Poster
in
Workshop: Meta-Learning
Learning in Low Resource Modalities via Cross-Modal Generalization
Paul Pu Liang
The natural world is abundant with underlying concepts expressed naturally in multiple heterogeneous sources such as the visual, acoustic, tactile, and linguistic modalities. Despite vast differences in these raw modalities, humans seamlessly perceive multimodal data, learn new concepts, and show extraordinary capabilities in generalizing across input modalities. Much of the existing progress in multimodal learning, however, focuses primarily on problems where the same set of modalities are present at train and test time, which makes learning in low-resource modalities particularly difficult.
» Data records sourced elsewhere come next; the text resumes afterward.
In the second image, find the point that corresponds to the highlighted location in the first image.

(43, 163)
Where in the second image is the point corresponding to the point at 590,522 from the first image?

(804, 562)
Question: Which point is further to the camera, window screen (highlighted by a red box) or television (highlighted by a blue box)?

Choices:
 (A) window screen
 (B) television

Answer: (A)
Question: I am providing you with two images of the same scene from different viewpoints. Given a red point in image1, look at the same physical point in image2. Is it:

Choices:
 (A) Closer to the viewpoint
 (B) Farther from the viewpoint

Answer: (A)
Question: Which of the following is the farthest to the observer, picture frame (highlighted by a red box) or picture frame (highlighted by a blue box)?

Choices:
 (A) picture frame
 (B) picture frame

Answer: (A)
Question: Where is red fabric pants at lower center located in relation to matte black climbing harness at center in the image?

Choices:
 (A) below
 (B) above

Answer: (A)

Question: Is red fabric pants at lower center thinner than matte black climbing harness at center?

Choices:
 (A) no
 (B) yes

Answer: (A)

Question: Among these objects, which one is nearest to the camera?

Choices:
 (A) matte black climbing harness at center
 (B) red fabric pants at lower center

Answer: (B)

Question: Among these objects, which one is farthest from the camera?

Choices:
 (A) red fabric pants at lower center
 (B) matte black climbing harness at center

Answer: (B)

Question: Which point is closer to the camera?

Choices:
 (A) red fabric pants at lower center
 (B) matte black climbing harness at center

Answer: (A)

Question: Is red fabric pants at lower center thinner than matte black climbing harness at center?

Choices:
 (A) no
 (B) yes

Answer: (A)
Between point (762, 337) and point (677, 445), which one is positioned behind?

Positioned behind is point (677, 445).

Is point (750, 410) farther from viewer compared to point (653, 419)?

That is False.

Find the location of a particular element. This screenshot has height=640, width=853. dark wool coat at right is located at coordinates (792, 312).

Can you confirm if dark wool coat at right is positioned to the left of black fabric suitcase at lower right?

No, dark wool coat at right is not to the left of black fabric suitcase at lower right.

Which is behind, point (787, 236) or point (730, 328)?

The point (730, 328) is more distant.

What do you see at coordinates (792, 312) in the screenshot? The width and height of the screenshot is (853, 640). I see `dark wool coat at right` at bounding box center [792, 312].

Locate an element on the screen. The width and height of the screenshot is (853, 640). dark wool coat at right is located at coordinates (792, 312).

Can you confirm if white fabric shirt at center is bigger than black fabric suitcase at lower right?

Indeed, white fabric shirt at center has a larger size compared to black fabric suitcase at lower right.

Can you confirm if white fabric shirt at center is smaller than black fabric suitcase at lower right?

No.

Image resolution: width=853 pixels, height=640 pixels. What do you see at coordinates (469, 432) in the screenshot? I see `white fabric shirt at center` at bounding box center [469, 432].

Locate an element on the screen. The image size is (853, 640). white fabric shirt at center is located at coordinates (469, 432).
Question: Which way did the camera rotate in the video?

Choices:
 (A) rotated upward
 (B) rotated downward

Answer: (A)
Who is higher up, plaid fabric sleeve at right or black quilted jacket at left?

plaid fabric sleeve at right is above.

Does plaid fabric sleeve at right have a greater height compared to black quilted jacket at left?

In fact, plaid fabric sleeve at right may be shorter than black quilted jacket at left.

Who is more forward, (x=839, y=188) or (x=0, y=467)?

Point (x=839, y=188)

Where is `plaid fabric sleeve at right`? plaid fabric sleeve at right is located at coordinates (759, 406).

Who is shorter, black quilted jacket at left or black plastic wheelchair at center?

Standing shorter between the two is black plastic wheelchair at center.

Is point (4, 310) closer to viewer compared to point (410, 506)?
In this work, we propose a general algorithm for cross-modal generalization: a learning paradigm where data from more abundant source modalities is used to learn useful representations for scarce target modalities. Our algorithm is based on meta-alignment, a novel method to align representation spaces across modalities while ensuring quick generalization to new concepts. Experimental results on generalizing from image to audio classification and from text to speech classification demonstrate strong performance on classifying data from an entirely new target modality with only a few (1-10) labeled samples. In addition, our method works particularly well when the target modality suffers from noisy or limited labels, a scenario particularly prevalent in low-resource modalities.